Die 20 führenden Industrie- und Schwellenländer (G20) sollen sich nach dem Wunsch der amtierenden japanischen Präsidentschaft zum Freihandel bekennen. Die japanische Zeitung «Asahi» berichtete am Mittwoch, in einem Entwurf für das Gipfelkommuniqué werde neben dem Bekenntnis zum freien Handel auch die Notwendigkeit betont, einen positiven Kreislauf von Wirtschaftswachstum und Verteilung herbeizuführen.

Die Staats- und Regierungschefs der G20 treffen sich Ende der Woche für zwei Tage im japanischen Osaka. Am Rande des Gipfels soll es US-Regierungskreisen zufolge ein Treffen von US-Präsident Donald Trump mit dem chinesischen Staatschef Xi Jinping geben. Dabei solle es um den Handelsstreit beider Länder gehen.

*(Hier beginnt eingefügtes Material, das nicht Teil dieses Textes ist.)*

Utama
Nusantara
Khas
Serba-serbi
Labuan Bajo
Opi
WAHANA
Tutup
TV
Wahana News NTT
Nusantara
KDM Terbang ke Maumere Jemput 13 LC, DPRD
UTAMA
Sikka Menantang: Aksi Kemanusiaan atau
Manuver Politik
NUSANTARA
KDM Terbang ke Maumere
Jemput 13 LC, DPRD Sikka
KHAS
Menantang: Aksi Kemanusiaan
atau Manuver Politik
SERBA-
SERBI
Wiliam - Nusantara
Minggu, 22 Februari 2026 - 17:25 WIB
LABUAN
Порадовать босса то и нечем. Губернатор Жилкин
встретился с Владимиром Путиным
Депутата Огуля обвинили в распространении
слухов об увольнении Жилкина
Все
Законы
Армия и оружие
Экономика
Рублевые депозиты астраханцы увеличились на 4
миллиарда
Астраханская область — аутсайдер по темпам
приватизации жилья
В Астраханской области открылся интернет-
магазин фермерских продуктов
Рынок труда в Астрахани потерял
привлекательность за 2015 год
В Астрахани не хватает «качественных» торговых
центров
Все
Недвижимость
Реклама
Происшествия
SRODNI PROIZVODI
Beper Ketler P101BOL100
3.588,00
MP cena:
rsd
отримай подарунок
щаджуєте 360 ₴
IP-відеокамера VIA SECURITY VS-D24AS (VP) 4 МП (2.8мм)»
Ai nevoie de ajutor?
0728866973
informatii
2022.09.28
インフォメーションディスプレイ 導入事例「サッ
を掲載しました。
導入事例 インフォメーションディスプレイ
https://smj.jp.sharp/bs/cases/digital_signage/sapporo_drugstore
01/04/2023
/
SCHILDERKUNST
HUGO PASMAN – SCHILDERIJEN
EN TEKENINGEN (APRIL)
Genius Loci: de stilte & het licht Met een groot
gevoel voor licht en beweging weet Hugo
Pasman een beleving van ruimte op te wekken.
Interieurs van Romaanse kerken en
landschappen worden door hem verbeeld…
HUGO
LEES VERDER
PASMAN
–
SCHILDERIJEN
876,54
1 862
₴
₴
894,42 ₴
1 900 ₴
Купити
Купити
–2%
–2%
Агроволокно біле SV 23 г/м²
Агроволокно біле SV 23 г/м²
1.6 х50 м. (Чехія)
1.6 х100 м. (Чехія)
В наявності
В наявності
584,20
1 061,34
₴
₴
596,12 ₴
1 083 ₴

Widerstand Trumps erwartet

In Verhandlungskreisen gilt es allerdings als fraglich, ob US-Präsident Trump das Bekenntnis zu Freihandel und die Ablehnung von Protektionismus in der Abschlusserklärung akzeptieren wird. Im vergangenen Jahr musste eine entsprechende Passage in der G20-Erklärung auf Druck der USA gestrichen werden.

Die USA haben gegen Europa und vor allem China Strafzölle verhängt und drohen mit weiteren Zöllen, weil Trump unfaire Handelspraktiken sieht. Seine Skepsis gegen multilaterale Organisationen und Vereinbarungen blockiert nach Angaben europäischer Diplomaten auch die Arbeit und Reform der Welthandelsorganisation WTO.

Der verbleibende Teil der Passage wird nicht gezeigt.